:: Data excerpts ::
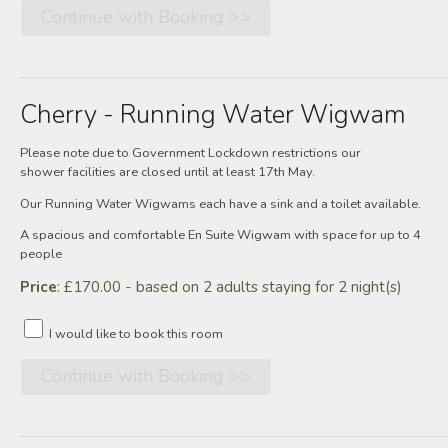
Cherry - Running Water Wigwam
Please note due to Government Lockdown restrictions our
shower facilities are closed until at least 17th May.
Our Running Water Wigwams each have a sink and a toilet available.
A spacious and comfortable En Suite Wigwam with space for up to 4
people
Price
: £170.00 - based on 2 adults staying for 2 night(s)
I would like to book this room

:: What the task asks ::
Among the lines above, find those with the word "Running" and list them.

:: Task answer ::
Cherry - Running Water Wigwam
Our Running Water Wigwams each have a sink and a toilet available.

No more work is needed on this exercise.